LPT-progress-0291 [BibTeX]
Korbinian Krämer, Wolfgang Marquardt:
Continuous reformulation of MINLP problems
In: Recent Advances in Optimization and its Applications in Engineering, 2010 (accepted)
Abstract:
The solution of mixed-integer nonlinear programming (MINLP) problems
often suffers from a lack of robustness, reliability, and efficiency due to the
combined computational challenges of the discrete nature of the decision variables
and the nonlinearity or even nonconvexity of the equations. By means of a continuous
reformulation, the discrete decision variables can be replaced by continuous
decision variables and the MINLP can then be solved by reliable NLP solvers. In
this work, we reformulate 98 representative test problems of the MINLP library
MINLPLib with the help of Fischer-Burmeister (FB) NCP-functions and solve the
reformulated problems in a series of NLP steps while a relaxation parameter is reduced.

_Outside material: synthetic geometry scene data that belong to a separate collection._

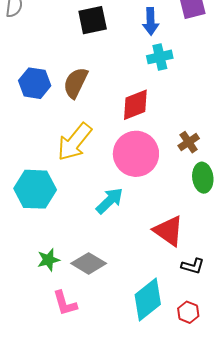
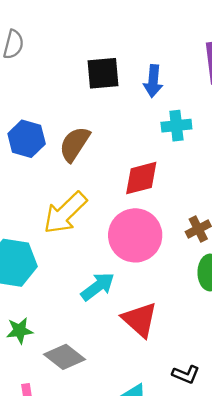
blue arrow: (151, 21) -> (153, 81), moved
red triangle: (169, 231) -> (140, 320), moved
green star: (48, 260) -> (20, 331), moved

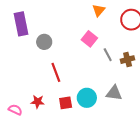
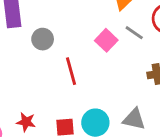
gray line: (108, 55) -> (134, 33), moved, turned -32
red line: (56, 72) -> (71, 71), moved

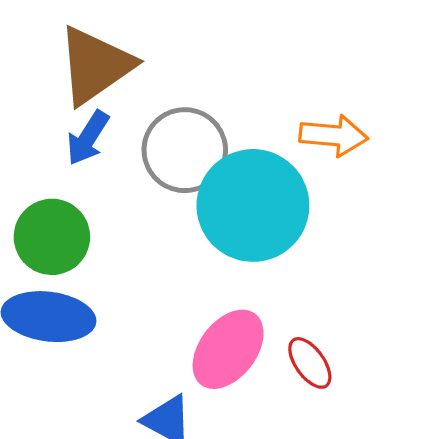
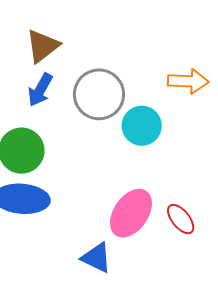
brown triangle: (95, 65) -> (43, 46), size x0.7
cyan circle: (253, 205) -> (142, 126), size x0.6

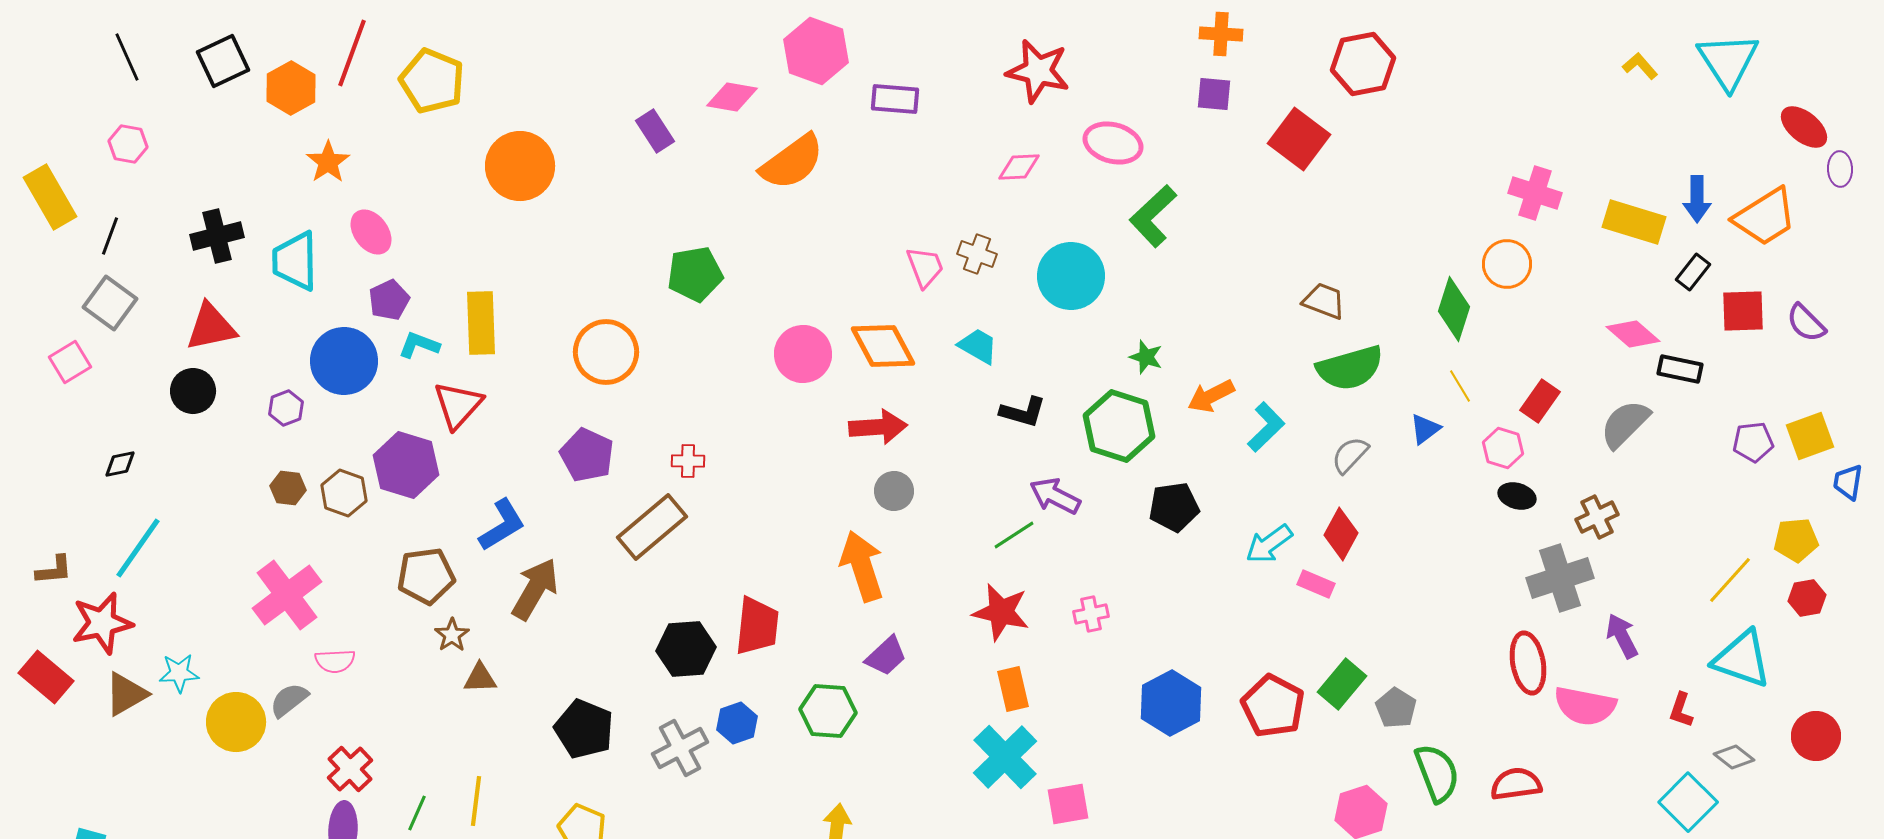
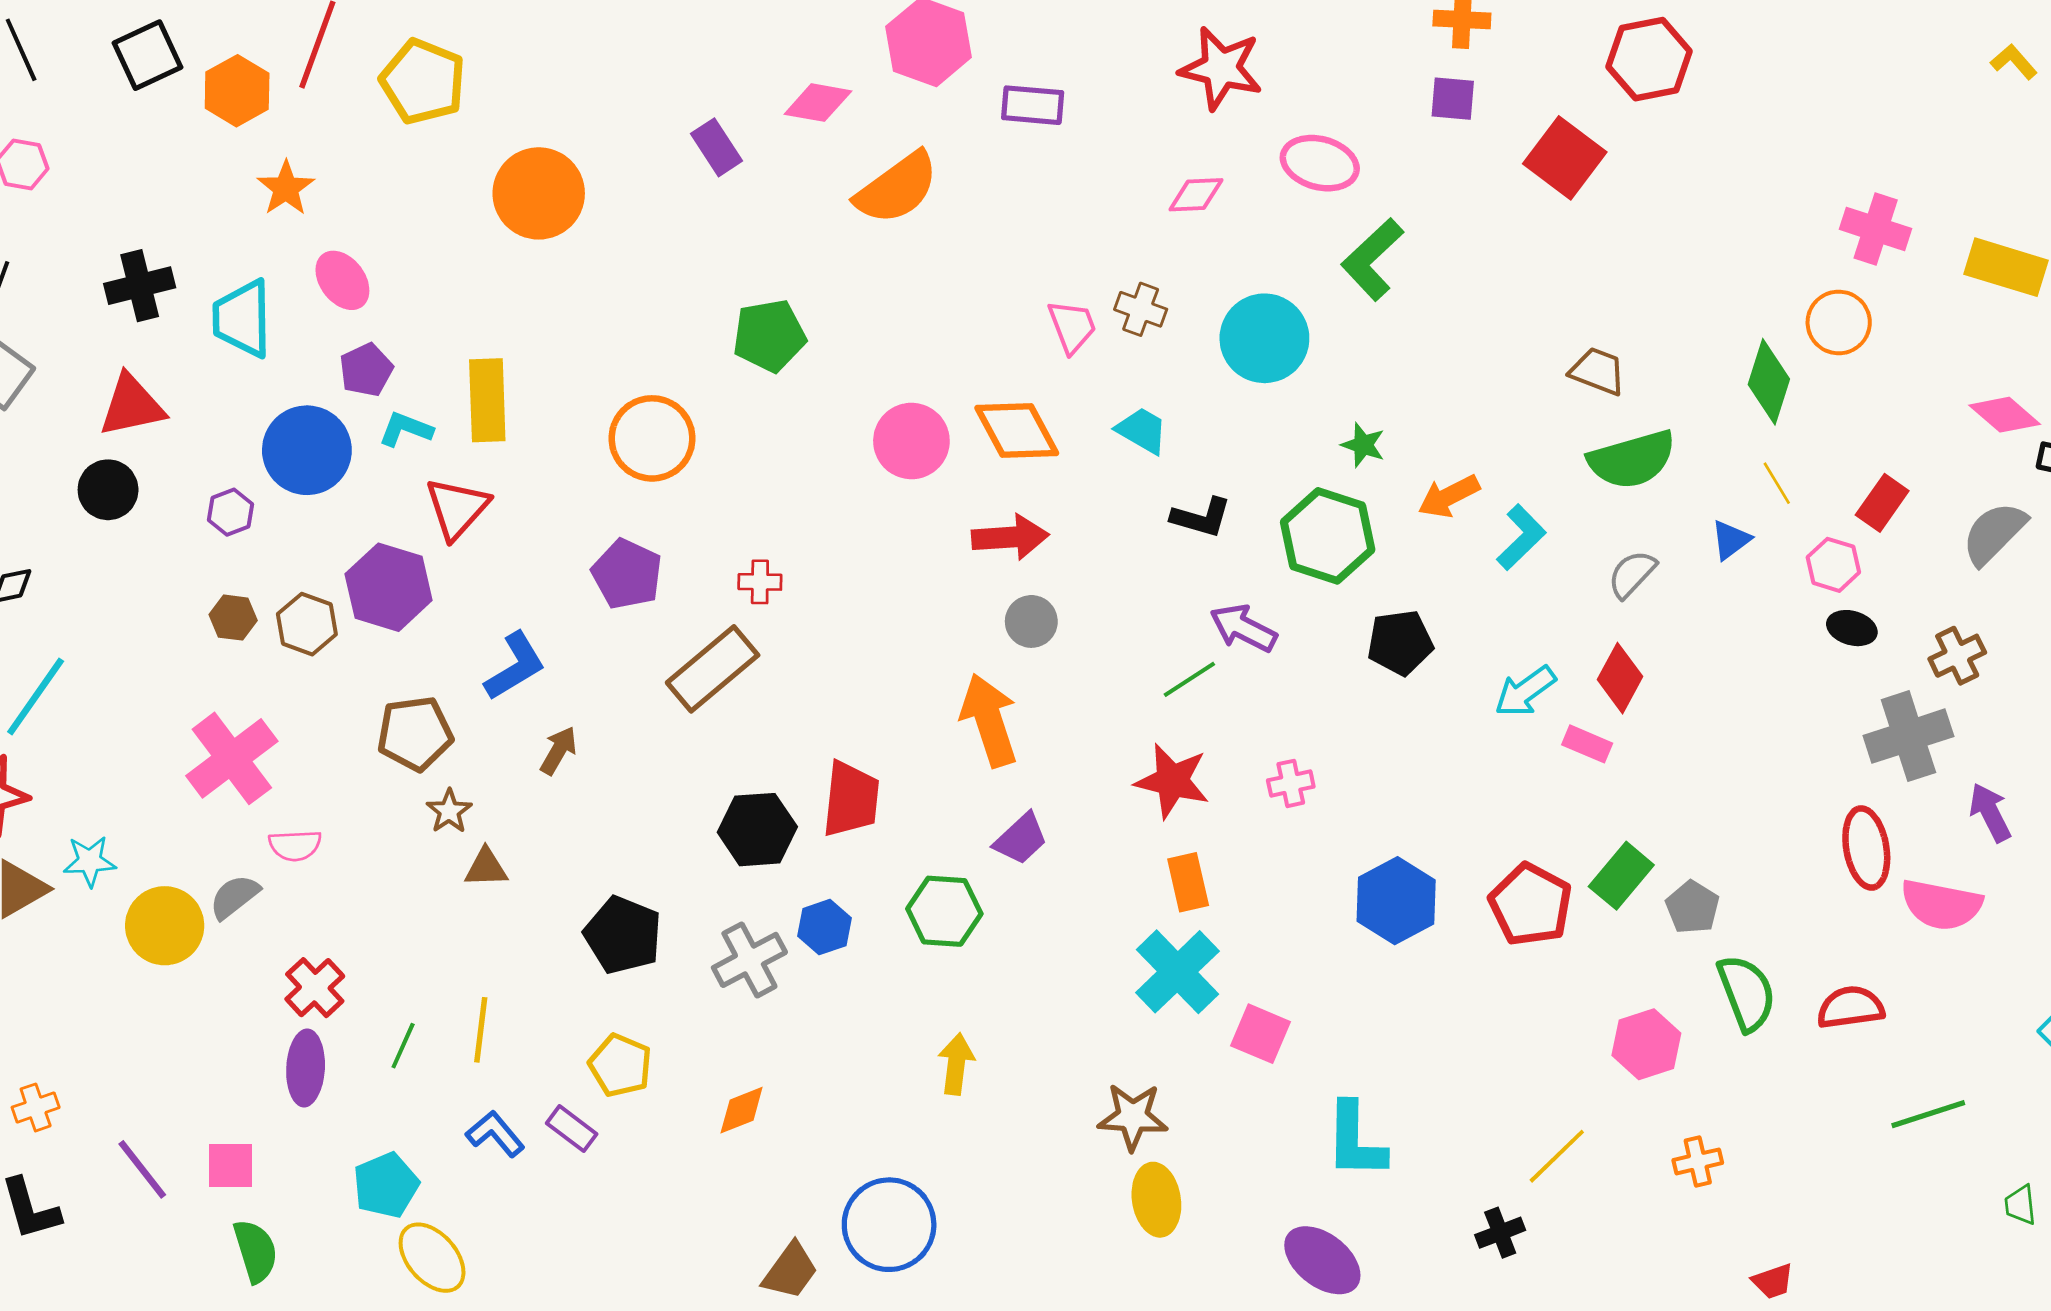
brown arrow: (535, 589) -> (558, 751), size x0.6
pink square: (1068, 804) -> (1260, 1034), turned 33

The solution properties are compared to the MINLP solution with branch &
bound and outer approximation solvers. Since a large portion of the reformulated
problems yield local optima of poor quality or cannot even be solved to a discrete
solution, we propose a reinitialization and a post-processing procedure. Extended
with these procedures, the reformulation achieved a comparable performance to the
MINLP solvers SBB and DICOPT for the 98 test problems. Finally, we present a
large-scale example from synthesis of distillation systems which we were able to solve
more efficiently by continuous reformulation compared to MINLP solvers.